Se non si tratta di un caso di pazzia, per lo meno ci si va molto vicino, e si tratta comunque di gente da trattare per lo meno con sospetto, perché difficilmente omologabile, a parte quelli che si prostituiscono a vari poteri, divenendone i lacchè.

Un altro modo di pensare assimila l'artista al bambino, per quel faticoso scavare fino alle radici della comunicazione per ridurla all'essenziale e al massimo di pregnanza che curiosamente fa somigliare il prodotto finale alle realizzazioni dei bambini. È quello che esprime spesso, il rozzo a cospetto di un'opera d'arte: "ma è infantile", oppure "questo lo sanno fare anche i bambini". La differenza è che i bambini lo fanno ma non sanno di farlo e invece l'artista, attraverso tutta una vita di ricerca riesce a ricrearsi bambino, a reinventare le parole, i segni, i suoni come se fossero appena nati, restituendo loro il significato.
Tutto questo parlare, forse anche il termine "bambino" appartiene all'archeologia, in un'epoca in cui si comincia a percorrere il mondo a cavallo di un robot piuttosto che su un cavallo a dondolo, e i cavalli, pure, non è più tanto facile incontrarli, ormai.

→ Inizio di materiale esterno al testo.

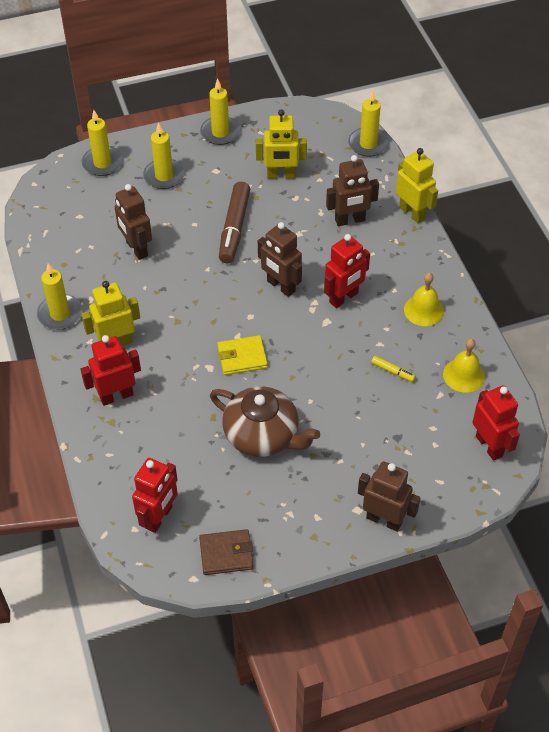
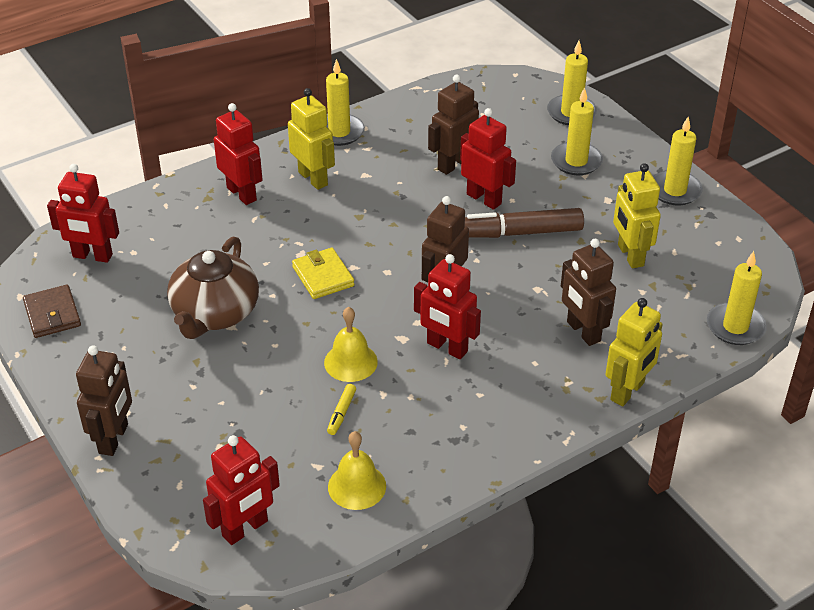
camera: 75 degrees right, 10 degrees down
yellow bell [404,273,444,326] -> yellow bell moved to [324,307,378,382]
none -> red robot [460,108,516,210]

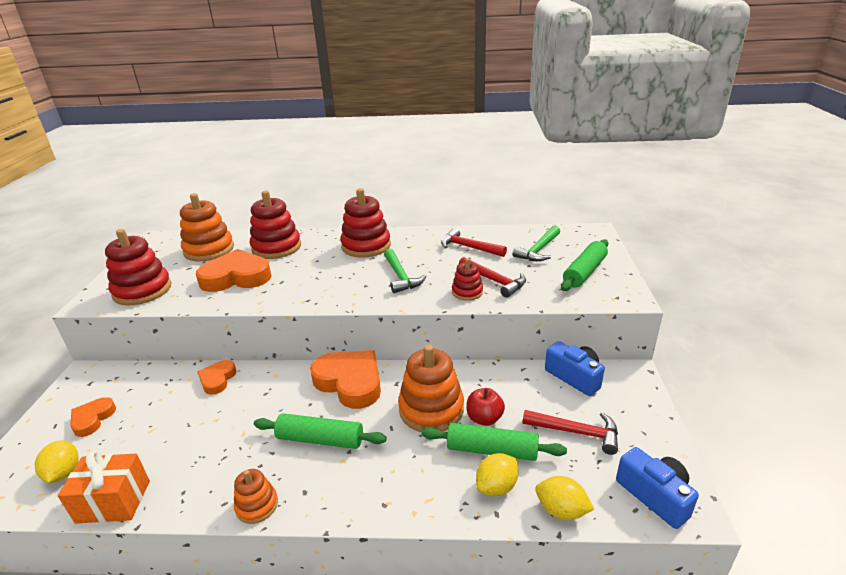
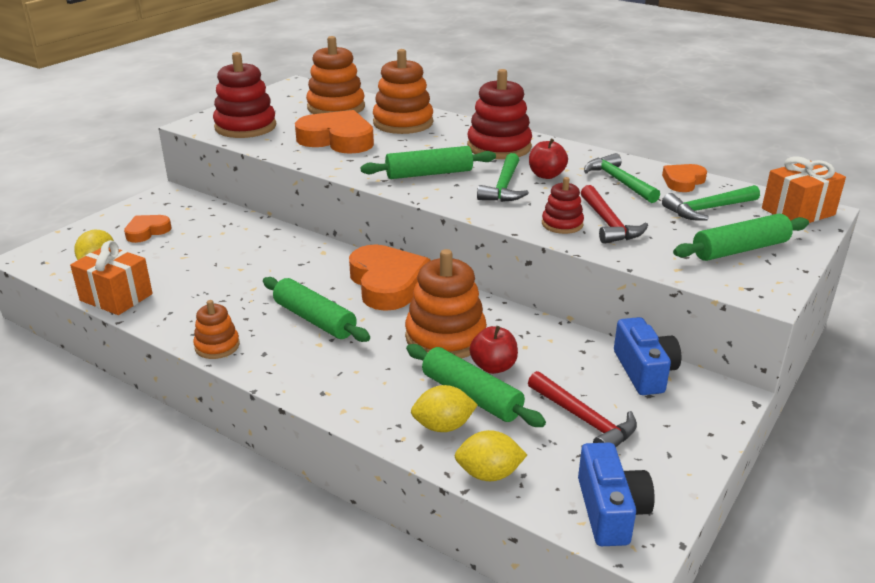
camera: 30 degrees right, 0 degrees up
orange heart [198,360,237,395] -> orange heart moved to [662,164,707,192]
red stacking toy [250,191,301,259] -> orange stacking toy [373,49,433,134]
red hammer [441,228,507,257] -> green hammer [584,153,660,203]
yellow lemon [535,476,594,520] -> yellow lemon turned 60 degrees counterclockwise [455,430,527,481]
none -> green rolling pin [361,146,496,179]
none -> red apple [529,139,568,179]
none -> orange gift [762,156,846,223]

Ma a noi piace essere assimilati ai bambini, giacché ci fu uno che disse "se non diventerete come bambini" ecc. e non a caso è con loro che ci troviamo più a nostro agio a dipingere i muri.
I grandi si fanno tante domande, che esprimono le loro insicurezze e i loro timori, il bambino ti chiede subito: "pozzo pittà pur'io?" È perciò a loro che vogliamo dedicare questo libro, perché quelli che hanno potuto sperimentare con noi la gioia della creazione non se ne dimentichino e conservino intatta la capacità di stupirsi e di godere del bello, cosa che non ha prezzo e che dà un senso alla vita.
La vita ha un senso se è riassumibile in un atto di amore: anche l'arte è assimilabile ad un atto di amore, un altro caso di follia.

Chi si mette a giocare con i colori mentre attorno il mondo sembra crollare e invece di essere impegnato come fanno le persone "serie" ad accumulare denaro e a lottare per diventare importante è povero e sconosciuto e ciononostante è pure contento, deve essere pazzo.
Se poi pretende di essere nel giusto e di partecipare agli altri questa sua allegria, allora il suo dev' essere proprio un caso disperato!